Among points which have traditionally not been attempted in the modern pronunciation of ancient Greek, the most important, for the appreciation of poetic texts, is the pitch accent. Conversely, it may be justifiable to sacrifice aspirates to a spirant pronunciation and to fudge on various vowel sounds, inasmuch as many of one's hearers, long inured to English, cannot readily hear such distinctions.
Pitch accent, though, is readily heard. Moreover, to pronounce just the quantities when reading verse, with some kind of ictus, appropriate to English or German, introduces a serious distortion. The result of such a practice (somewhat imperiously prescribed by Maas [tr. Lloyd-Jones], Greek Metre [1962:55-58]) is that the underlying rhythm overwhelms the word accents. A combination of quantity and pitch sounds much better than quantity alone. It is also pretty directly accessible to any audience with some knowledge of ancient Greek. A reading of Latin with careful attention to quantity and the ordinary prose accent is likewise better than a purely ictus-based reading.
Besides sounding better, there are also instances in which the original accentual pattern is crucial. An obvious example is Odyssey 9.366. Here, we need to hear Oûtis - let us translate it, with Fitzgerald, as "Nohbdy" - as different from oútis "nobody". If instead Odysseus does not properly pronounce the circumflex, even the dense Polyphemos might suspect some trick - and we need to remember that in an oral presentation he would not hear the capital letter of Lattimore's or Fagles' "Nobody".
Another, more specifically "poetic" example is the opening word of the poem. This is ándrá (not ándra) inasmuch as a resonant consonant (m, n, r, l) functions in Homer like the second element of a diphthong (i or u) to give a trochaic word an extra accent before an enclitic; see West, Theogony (1966: 438-442) for discussion. Unfortunately, most modern texts of the Odyssey (both Allen and van Thiel, for example) ignore the rule. Ludwich 1889 (online version available through TITUS), though, observes it.
Heard as ándrá, the opening word of the Odyssey is correspondingly marked. To be sure, the Greek acute accent was not a matter of absolutely higher pitch, but instead relative to surrounding syllables. Nevertheless, the presence of an extra acute accent suggests a female voice and so combines male and female resonances - the word means "man", but it is spoken with a higher pitch. As the Odyssey unfolds, the point thus adumbrated will be developed in various ways. For example, at the beginning of Odyssey 1.11, as the Muse's voice is ostensibly first heard, we again have two higher-pitched syllables, énth' álloi. In this instance there is nothing specifically Homeric about the accentual pattern; nevertheless, a suggestion that the Muse somehow takes over at this precise point is confirmed by the fact that in the Iliad too the first words following the proem show exactly the same accentual pattern in tís t' ár (Iliad 1.8).

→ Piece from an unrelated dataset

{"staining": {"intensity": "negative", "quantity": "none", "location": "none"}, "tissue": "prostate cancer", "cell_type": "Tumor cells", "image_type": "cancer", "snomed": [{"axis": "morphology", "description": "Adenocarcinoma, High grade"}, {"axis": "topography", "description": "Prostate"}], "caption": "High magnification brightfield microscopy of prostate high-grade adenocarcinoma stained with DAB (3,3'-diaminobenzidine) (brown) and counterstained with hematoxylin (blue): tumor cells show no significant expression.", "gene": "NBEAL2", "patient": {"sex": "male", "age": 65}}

The pattern is also picked up (with appropriate modification for Latin) by Vergil, with the second accent on ándrá being alluded to in his own word virúmque at Aeneid 1.1. Also, tantaéne in the middle of Aeneid 1.11 arguably comes at the precise point that the Muse responds to an introductory request - but responds with a question, somehow "correcting" the preceding proem, just as Iliad 1.8 introduces a question to which Apollo is the answer, rather than Zeus, to whom Homer had referred at 1.5.